2010年12月03日 | 沖縄04行事祭り・生活風習・言葉

 テレビが壊れた先週金曜日、有名な電気店の折込チラシには、本日の目玉という商品が十種類ちょっとあって、それぞれ限定5台とか10台とか書いてある。購入するには整理券が必要だとも書いてある。整理券を手に入れるために、開店前の店にはたくさんの人が並ぶんだろうな、一騒動の中での買物になるんだろうな、などと思った。
 特に、年末年始になるとニュースでよく見かけることだが、東京のなんたらという店でバーゲンなんかがあったりして、バーゲン品を手に入れるためには整理券が必要だとなると、開店の何時間も前から並び整理券を得る。そして、いざ開店となったらば、我先にと店内へ流れ込み、ギャーギャー、ワーワーとなる。これを騒動買いと私は呼んでいる。
 騒動買いなんてまっぴらごめんの私は、整理券なんてまったく頭に無く、金曜日はのんびりと出掛け、のんびりと店内を巡り、品定めをして帰った。

 日曜日、実家へ古いテレビを取りに行った帰り、新しいパソコンに必要なソフトなど、いくらくらいするのかと調べに新都心の電気店に寄った。チラシのあった電気店だ。店に着いたのは開店の10分前位だった。店先には2、30人の人が集まっていて、店員が呼びかけている。「整理券はこちらです。今日が特売の最終日です」と言っている。
 私が想像していた騒動は何も起こっていなかった。店員の手にはまだ多くの整理券が残されているようだった。最初の2、30人が捌けると、整理券を貰いに来る客は、途切れることは無かったが、ボツボツとしか現れなかった。どんなに人気のあるラーメン屋でも、並んでまでは食おうとしないウチナーンチュなのだ。こんなところでものんびりしていて、整理券に殺到するなんてことは無いみたいであった。
 そんな予想外の現場状況に、私は少し慌てた。「今日の限定商品は何だ」と、店先に貼ってあるチラシを見た。14型液晶テレビ4万円。160ギガハード付きDVDレコーダー5万円などというのがあり、そして、テレビ付き、DVDマルチ付きのノート型パソコンが15万円であった。「これは安い!」と思い、前日、友人に注文したパソコンはキャンセルして、これを買おうか思った。整理券を貰いに歩きかけた。
 「ちょっと待て、落ち着け」と自分に言い聞かせて、あらためて良く考える。ノート型パソコンを家のテレビ代わりに使うとどうなる。動かすたんびにアンテナ線やら、ビデオデッキなどのケーブル線を繋げ直さなければならない。面倒だ。で、止めた。

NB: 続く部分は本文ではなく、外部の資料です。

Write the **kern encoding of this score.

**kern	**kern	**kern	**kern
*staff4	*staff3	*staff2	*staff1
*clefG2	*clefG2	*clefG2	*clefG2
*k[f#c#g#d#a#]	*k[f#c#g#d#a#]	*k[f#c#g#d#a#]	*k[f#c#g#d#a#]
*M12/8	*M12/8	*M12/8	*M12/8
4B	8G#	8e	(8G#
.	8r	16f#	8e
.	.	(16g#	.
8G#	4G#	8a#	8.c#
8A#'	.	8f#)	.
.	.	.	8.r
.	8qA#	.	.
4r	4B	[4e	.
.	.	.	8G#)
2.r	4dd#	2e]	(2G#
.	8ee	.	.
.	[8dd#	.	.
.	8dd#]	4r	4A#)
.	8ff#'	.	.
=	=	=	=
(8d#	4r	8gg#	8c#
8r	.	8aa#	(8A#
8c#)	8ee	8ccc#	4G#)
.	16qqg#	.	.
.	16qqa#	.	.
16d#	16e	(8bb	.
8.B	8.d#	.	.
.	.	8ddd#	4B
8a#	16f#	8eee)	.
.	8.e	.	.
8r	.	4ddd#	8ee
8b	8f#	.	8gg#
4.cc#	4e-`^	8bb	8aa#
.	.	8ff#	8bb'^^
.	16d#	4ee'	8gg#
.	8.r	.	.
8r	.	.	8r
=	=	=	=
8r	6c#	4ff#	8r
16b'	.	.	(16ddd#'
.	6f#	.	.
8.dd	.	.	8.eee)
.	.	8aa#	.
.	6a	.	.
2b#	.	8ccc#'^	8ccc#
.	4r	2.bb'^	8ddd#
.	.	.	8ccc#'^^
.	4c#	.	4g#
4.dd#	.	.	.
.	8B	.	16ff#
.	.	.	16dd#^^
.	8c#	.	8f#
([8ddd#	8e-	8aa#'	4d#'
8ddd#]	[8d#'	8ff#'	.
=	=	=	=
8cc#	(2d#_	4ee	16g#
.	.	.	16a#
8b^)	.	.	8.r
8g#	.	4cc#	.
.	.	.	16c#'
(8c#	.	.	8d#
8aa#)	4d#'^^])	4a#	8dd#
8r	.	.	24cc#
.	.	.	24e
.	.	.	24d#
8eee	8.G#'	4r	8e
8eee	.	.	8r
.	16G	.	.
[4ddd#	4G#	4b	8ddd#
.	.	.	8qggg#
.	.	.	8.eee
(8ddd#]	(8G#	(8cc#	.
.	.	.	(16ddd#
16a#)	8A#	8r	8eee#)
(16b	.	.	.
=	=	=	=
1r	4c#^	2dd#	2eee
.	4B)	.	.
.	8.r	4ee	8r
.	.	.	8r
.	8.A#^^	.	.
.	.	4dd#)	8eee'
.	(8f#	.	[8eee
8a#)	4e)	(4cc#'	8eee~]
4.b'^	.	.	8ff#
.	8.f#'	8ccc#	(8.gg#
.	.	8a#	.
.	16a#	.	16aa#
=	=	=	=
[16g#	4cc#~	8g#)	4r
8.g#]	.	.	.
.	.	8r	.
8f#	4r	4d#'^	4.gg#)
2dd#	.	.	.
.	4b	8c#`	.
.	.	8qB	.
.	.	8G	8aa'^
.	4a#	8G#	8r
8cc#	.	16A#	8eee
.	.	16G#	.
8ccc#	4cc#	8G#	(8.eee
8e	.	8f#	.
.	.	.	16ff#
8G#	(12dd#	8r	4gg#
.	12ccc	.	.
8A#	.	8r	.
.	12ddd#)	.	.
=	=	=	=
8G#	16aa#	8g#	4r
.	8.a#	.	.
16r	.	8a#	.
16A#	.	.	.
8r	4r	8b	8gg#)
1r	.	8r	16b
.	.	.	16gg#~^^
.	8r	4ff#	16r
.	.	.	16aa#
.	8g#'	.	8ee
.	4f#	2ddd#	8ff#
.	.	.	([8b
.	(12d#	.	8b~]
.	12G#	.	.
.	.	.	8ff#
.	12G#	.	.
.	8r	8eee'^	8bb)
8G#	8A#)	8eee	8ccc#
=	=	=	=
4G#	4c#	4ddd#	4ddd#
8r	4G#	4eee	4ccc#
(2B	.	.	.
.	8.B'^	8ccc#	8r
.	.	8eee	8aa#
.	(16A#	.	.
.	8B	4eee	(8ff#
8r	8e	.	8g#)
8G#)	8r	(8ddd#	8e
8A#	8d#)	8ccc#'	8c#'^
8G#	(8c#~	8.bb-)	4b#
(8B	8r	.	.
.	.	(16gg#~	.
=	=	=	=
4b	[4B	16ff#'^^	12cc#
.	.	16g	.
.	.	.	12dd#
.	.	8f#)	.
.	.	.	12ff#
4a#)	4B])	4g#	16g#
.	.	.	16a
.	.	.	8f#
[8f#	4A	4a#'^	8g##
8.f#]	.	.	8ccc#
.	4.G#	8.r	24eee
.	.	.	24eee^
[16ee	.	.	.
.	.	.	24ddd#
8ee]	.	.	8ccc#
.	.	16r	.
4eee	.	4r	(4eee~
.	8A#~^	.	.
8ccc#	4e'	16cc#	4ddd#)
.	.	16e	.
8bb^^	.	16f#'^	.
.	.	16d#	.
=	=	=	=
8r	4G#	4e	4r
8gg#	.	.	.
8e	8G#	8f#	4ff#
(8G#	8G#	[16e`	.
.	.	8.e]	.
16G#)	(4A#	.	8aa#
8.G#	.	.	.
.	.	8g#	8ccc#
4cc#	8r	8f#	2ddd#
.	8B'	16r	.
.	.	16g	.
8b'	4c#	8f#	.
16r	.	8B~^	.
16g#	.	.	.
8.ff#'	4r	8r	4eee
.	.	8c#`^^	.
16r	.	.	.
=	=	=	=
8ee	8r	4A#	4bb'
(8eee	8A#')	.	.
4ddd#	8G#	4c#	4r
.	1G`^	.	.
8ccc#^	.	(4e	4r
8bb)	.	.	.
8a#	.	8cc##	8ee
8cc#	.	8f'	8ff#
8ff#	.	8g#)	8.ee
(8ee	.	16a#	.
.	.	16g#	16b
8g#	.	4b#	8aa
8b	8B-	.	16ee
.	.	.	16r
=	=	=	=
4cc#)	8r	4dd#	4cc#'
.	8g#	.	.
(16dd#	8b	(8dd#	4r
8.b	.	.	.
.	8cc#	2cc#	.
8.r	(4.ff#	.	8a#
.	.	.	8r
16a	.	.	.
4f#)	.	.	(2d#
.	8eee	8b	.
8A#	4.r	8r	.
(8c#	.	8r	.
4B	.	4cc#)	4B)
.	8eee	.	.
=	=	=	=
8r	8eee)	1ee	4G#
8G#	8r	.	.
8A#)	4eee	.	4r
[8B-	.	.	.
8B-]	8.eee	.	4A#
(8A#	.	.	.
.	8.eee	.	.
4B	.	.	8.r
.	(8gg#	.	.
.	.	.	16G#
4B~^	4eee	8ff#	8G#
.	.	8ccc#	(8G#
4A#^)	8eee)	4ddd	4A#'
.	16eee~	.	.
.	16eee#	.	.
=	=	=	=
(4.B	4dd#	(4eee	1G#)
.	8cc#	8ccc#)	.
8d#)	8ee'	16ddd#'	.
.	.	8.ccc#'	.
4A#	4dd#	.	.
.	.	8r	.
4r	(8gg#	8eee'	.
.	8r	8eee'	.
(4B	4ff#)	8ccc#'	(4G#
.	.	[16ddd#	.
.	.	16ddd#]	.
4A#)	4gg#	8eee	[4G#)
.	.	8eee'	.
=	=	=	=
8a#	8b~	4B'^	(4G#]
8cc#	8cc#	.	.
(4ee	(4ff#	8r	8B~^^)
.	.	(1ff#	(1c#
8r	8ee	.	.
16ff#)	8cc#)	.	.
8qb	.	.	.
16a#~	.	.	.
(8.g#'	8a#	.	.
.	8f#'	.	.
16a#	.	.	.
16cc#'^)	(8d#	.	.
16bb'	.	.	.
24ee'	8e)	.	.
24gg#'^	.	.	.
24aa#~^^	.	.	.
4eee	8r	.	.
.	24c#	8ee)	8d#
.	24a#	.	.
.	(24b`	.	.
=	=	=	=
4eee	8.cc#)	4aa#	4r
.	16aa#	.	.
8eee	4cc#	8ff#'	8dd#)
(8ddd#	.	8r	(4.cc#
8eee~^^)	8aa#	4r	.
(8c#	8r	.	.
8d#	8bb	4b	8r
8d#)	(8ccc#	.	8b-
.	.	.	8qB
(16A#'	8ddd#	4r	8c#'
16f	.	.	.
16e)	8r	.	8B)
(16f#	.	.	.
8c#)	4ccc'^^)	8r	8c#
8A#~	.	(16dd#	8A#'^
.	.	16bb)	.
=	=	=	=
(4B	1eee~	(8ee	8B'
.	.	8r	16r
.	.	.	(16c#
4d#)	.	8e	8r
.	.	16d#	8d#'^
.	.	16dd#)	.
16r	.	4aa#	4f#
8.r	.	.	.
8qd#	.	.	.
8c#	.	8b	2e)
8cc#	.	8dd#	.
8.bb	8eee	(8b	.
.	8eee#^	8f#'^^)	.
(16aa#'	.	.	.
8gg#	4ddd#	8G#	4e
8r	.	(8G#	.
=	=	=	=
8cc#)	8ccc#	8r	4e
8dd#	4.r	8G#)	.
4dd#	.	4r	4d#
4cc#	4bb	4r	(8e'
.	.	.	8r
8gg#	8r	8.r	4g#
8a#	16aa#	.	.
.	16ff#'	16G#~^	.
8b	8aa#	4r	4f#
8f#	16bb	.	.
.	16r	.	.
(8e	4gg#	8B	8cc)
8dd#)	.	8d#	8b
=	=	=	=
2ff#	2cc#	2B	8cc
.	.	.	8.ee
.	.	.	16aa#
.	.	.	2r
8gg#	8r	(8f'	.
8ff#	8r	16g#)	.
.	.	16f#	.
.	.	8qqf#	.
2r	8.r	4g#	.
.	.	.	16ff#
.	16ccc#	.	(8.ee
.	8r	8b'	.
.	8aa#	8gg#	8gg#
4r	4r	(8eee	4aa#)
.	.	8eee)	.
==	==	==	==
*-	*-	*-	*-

 そうこうしているうちに、店員の手にある整理券も少なくなってきた。こんなチャンスはそうは無い。何か買って帰ろうと思い、何の整理券が残っているか店員に訊く。プリンターと電子辞書などが残っていた。プリンターは持っているので、電子辞書の整理券を貰う。開店後、特売とは思えないのんびりした店内で、電子辞書を買って帰る。
 帰りの車の中、我に返る。電子辞書って何だ?私に必要なのか?何でこんなもん買ったんだ?などと自問自答する。辞書はパソコンに入っている辞書ソフトで足りているじゃないか。どうやら私は、限定5台という台詞につられて、必要の無いものを買ってしまったようだ。そんな私のような買物のことを、衝動買い、と世の人々は呼んでいる。